S3: Neural Shape, Skeleton, and Skinning Fields for 3D Human Modeling
This addresses the need for scalable human modeling in applications like virtual reality and robotics simulation, offering a method that handles diverse shapes and poses without relying on parametric models.
The paper tackles the problem of automatically reconstructing and animating 3D humans from real-world data by representing shape, pose, and skinning weights as neural implicit functions, and it demonstrates that this approach outperforms existing state-of-the-art methods in reconstructions and enables animation from a single RGB image.

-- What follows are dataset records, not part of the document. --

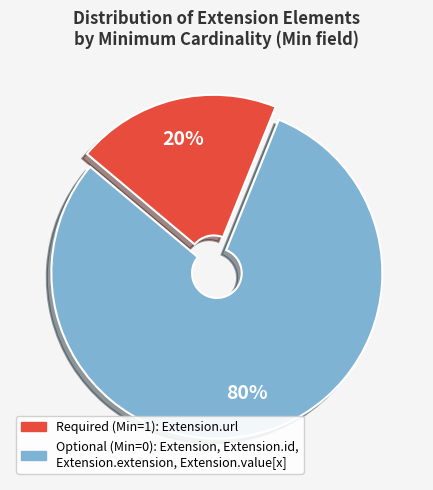

To the nearest percent, what is the difference between the largest and smallest slice percentages?

60%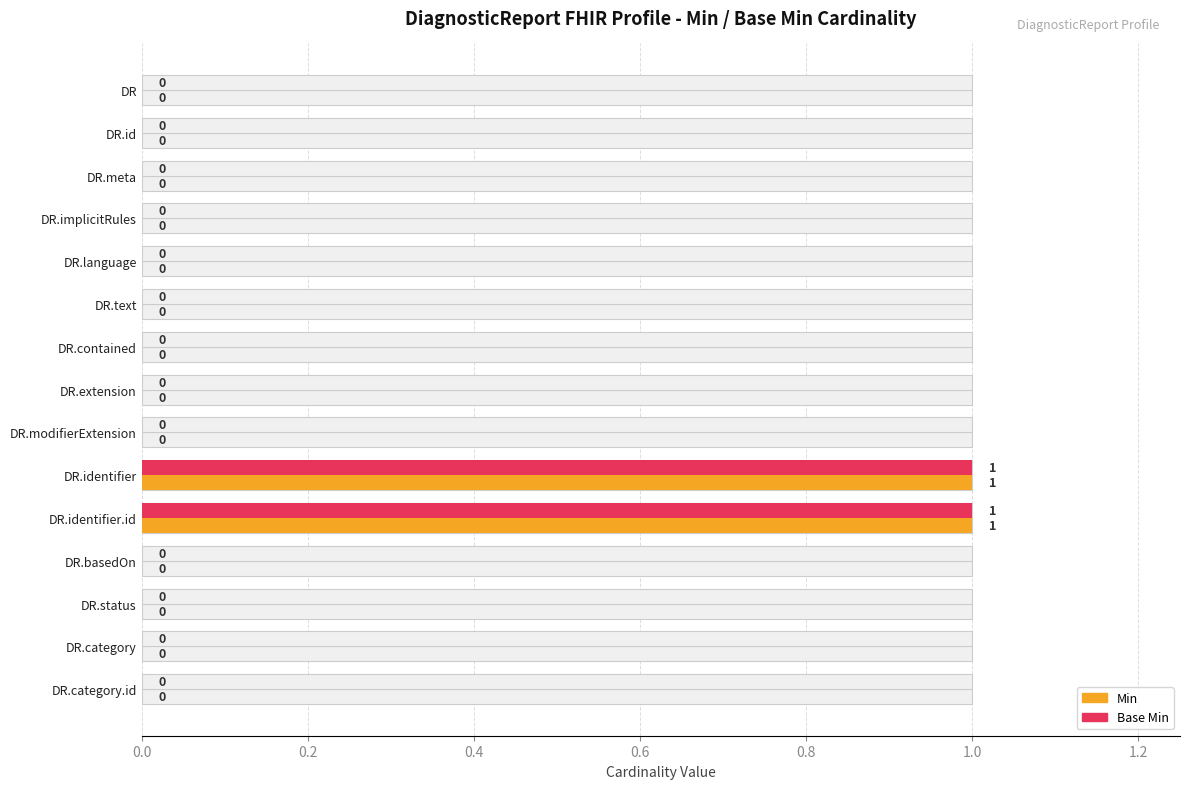

Count the Min values in the range 0 to 1.

15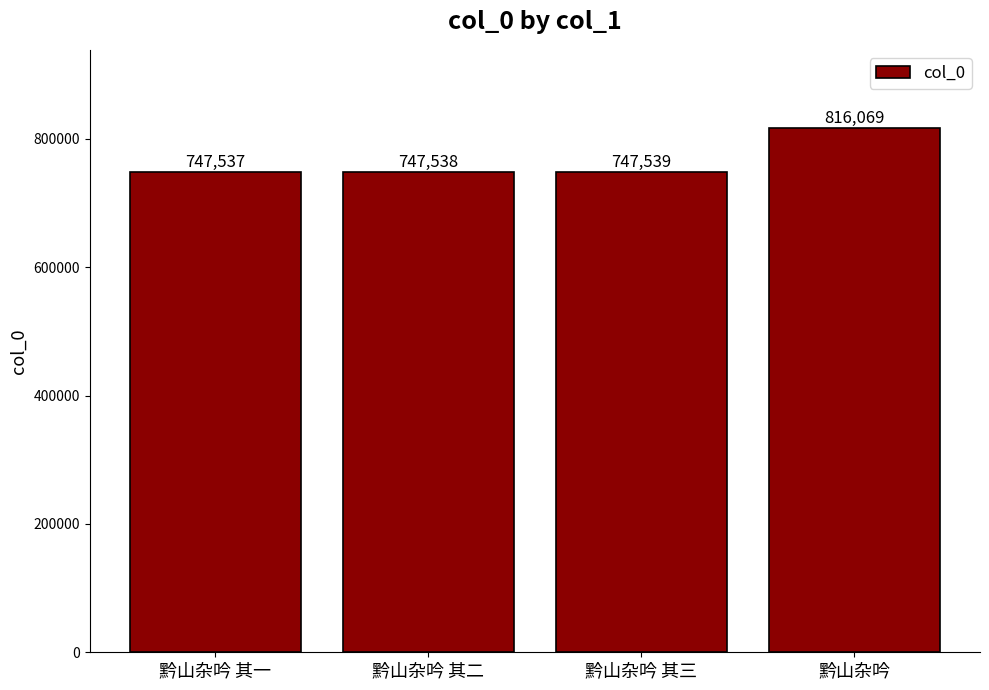

What is the label of the 3rd bar from the left?

黔山杂吟 其三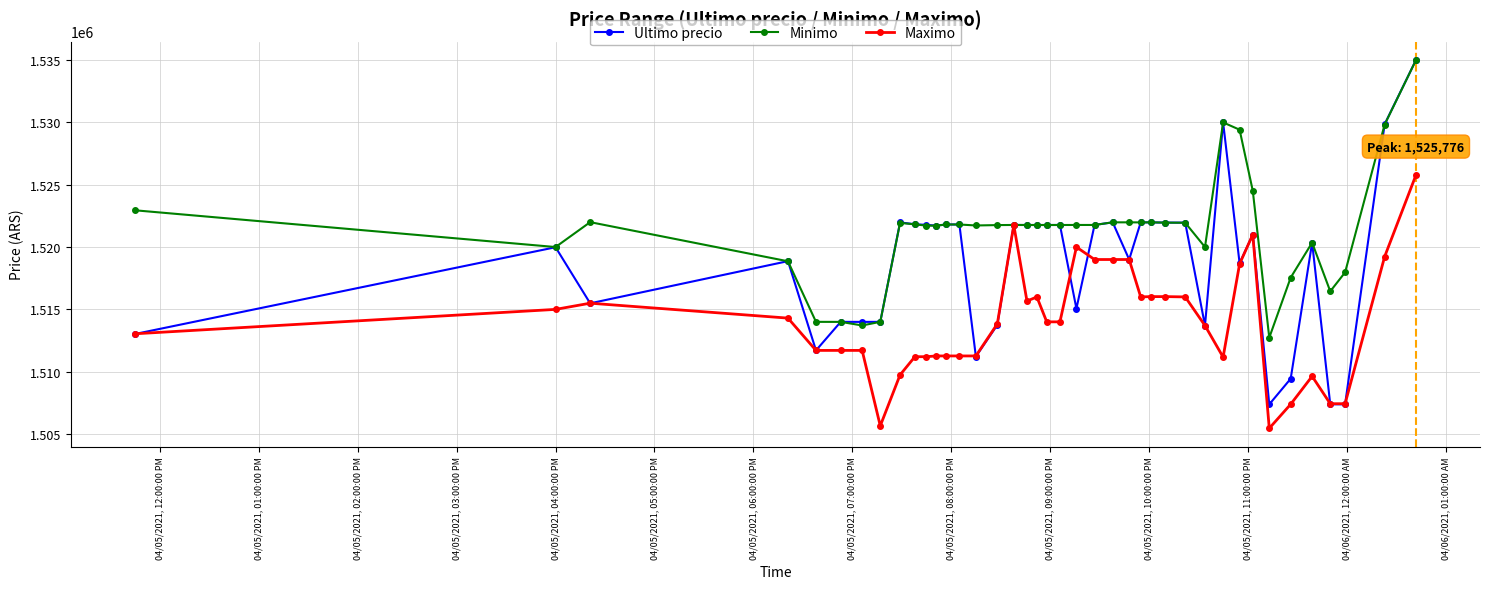

What is the value of the Ultimo precio point at the 3rd from the left?

1515487.0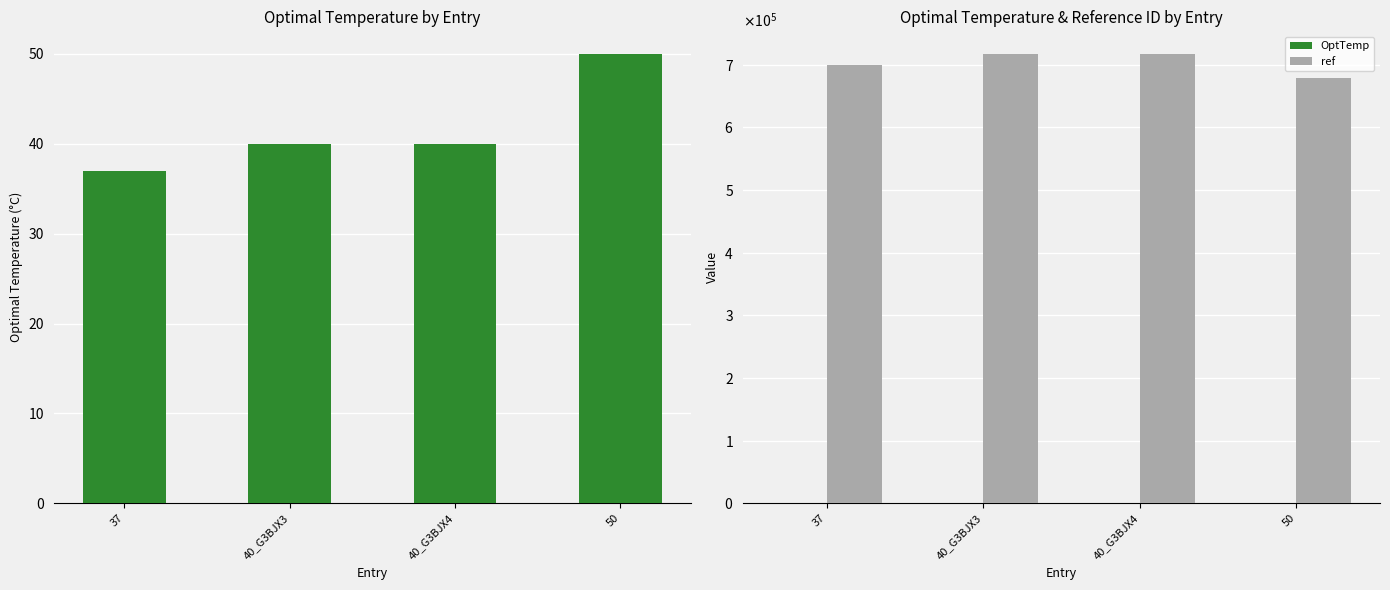

How many groups of bars are there?

4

Constructing and animating humans is an important component for building virtual worlds in a wide variety of applications such as virtual reality or robotics testing in simulation. As there are exponentially many variations of humans with different shape, pose and clothing, it is critical to develop methods that can automatically reconstruct and animate humans at scale from real world data. Towards this goal, we represent the pedestrian's shape, pose and skinning weights as neural implicit functions that are directly learned from data. This representation enables us to handle a wide variety of different pedestrian shapes and poses without explicitly fitting a human parametric body model, allowing us to handle a wider range of human geometries and topologies. We demonstrate the effectiveness of our approach on various datasets and show that our reconstructions outperform existing state-of-the-art methods. Furthermore, our re-animation experiments show that we can generate 3D human animations at scale from a single RGB image (and/or an optional LiDAR sweep) as input.